In a way if feels like the 90s all over again. Legacy drinkers are a small niche group and the beers they chase are increasingly hard to find. In the 90s we were surrounded by lemmings drinking swill. Today we are surrounded by lemmings drinking kettle sours, pastry stouts and overhopped, hyped up DIPAs.
I’ve long hoped that some of the in-crowd would warm to the subtle complexities of the finer Belgian beers thus increasing the demand for them. I’m not holding my breath.
I posted it on your entry a few months ago, when in Chicago again pay a visit to the Hopleaf. Try for a time when the crowds are thin. I don’t think you will be disappointed. A visit to Dovetail might prove rewarding as well. I haven’t had their more adventurous beers but the Helles and Kolsch were top tier.
Thanks for taking the time to comment John.
Hopleaf (above all else) is 100% on my list for my next Chicago visit, and I’ll certainly investigate Dovetail – thanks for the tip.
I would advise you (and Ding) check out Forest & Main in Ambler, PA as well. They do a great job with saisons as well as English cask ales, lagers and also some hazy beers (to pay the bills). Cheers
Well, I’m sure that’s great and all, but it hardly addresses the larger point here!

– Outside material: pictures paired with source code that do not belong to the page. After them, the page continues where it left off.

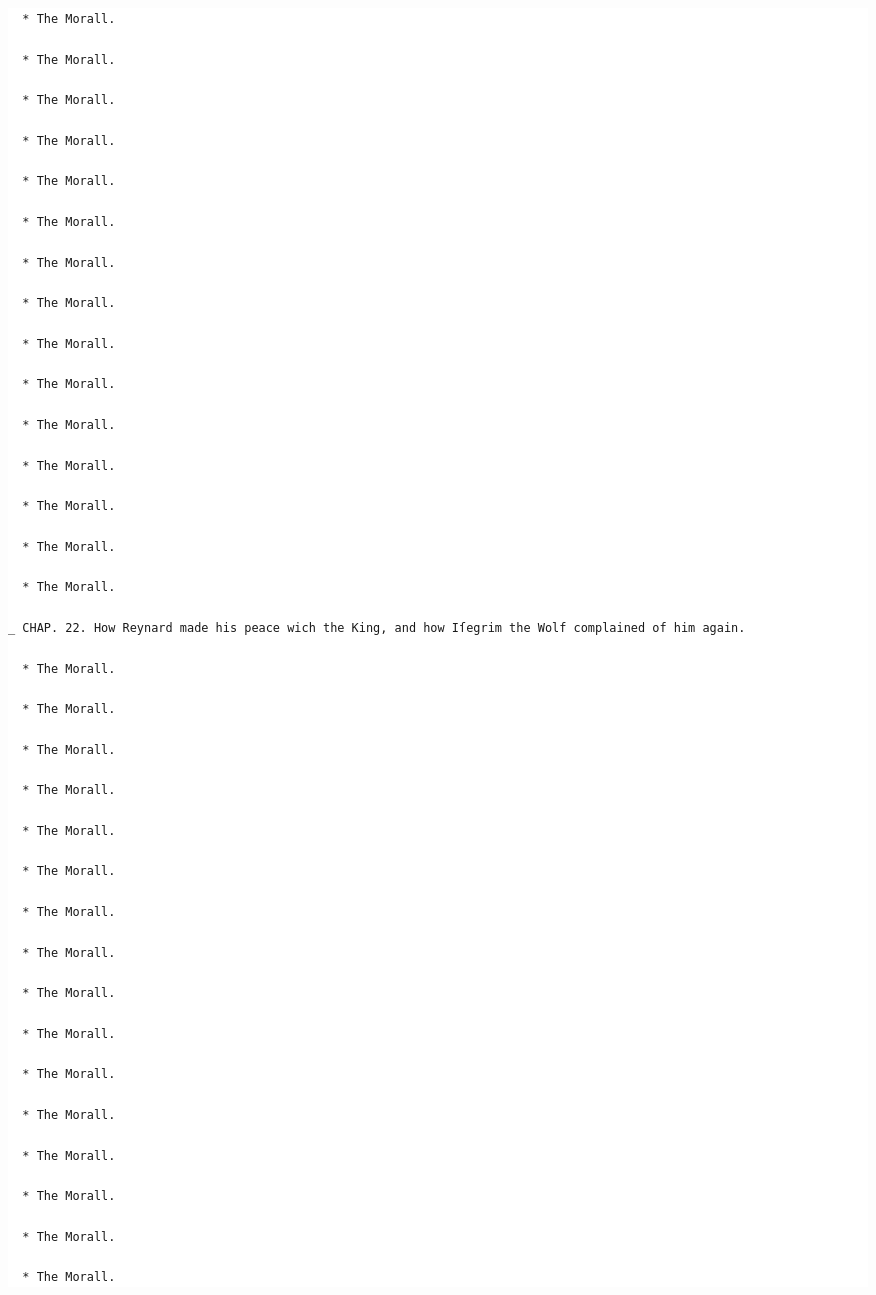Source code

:       * The Morall.

      * The Morall.

      * The Morall.

      * The Morall.

      * The Morall.

      * The Morall.

      * The Morall.

      * The Morall.

      * The Morall.

      * The Morall.

      * The Morall.

      * The Morall.

      * The Morall.

      * The Morall.

      * The Morall.

    _ CHAP. 22. How Reynard made his peace wich the King, and how Iſegrim the Wolf complained of him again.

      * The Morall.

      * The Morall.

      * The Morall.

      * The Morall.

      * The Morall.

      * The Morall.

      * The Morall.

      * The Morall.

      * The Morall.

      * The Morall.

      * The Morall.

      * The Morall.

      * The Morall.

      * The Morall.

      * The Morall.

      * The Morall.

I wasn’t trying to address your point, Ding, I was simply suggesting some breweries which I think you might find enjoyable. Why so dismissive? I wasn’t looking for an argument, but since you replied back, I’ll engage with you. I do agree with your point, but only to an extent. Of course there is a large problem of “new beer” alienating “legacy drinkers” by bastardizing classic styles and even more so by forcing the hand of beer distributors to stop ordering beer brands that are not selling as well they once did. That being said, I believe your problem is a much more prevalent one in Indiana than it is in other parts of the country. I can only speak for the Northeast, but we still do get Westmalle and hundreds of other quality beers for from Europe as well as fledging breweries that focus on the classic styles. As much as I adore classic imported ales like Westmalle, personally I‘m more excited by new breweries focusing on the classic styles rather than the classic brands which you are bemoaning the loss of. In summary, I agree with you that it’s a problem but I disagree that it is representative of the entire beer scene as a whole in America. There’s plenty of quality, classically-brewed beer to be had, you just have to look for it. Does it resolve your “legacy beer” problem? No, but when I can have a tmavé that’s every bit as delicious as U Fleků and brewed ojly 10-miles away, I’m not all that upset about it. I’m not upset when Fermentery Form can make a gueze as every bit as delicious as 3F. That’s all have have to say and I don’t plan on returning for further discourse with you because I‘m pretty certain that I’m just going to be dismissed again. Take care, Ding. See you on Untappd.
You’re right, we profoundly disagree about the extent of the issue that you acknowledge is present.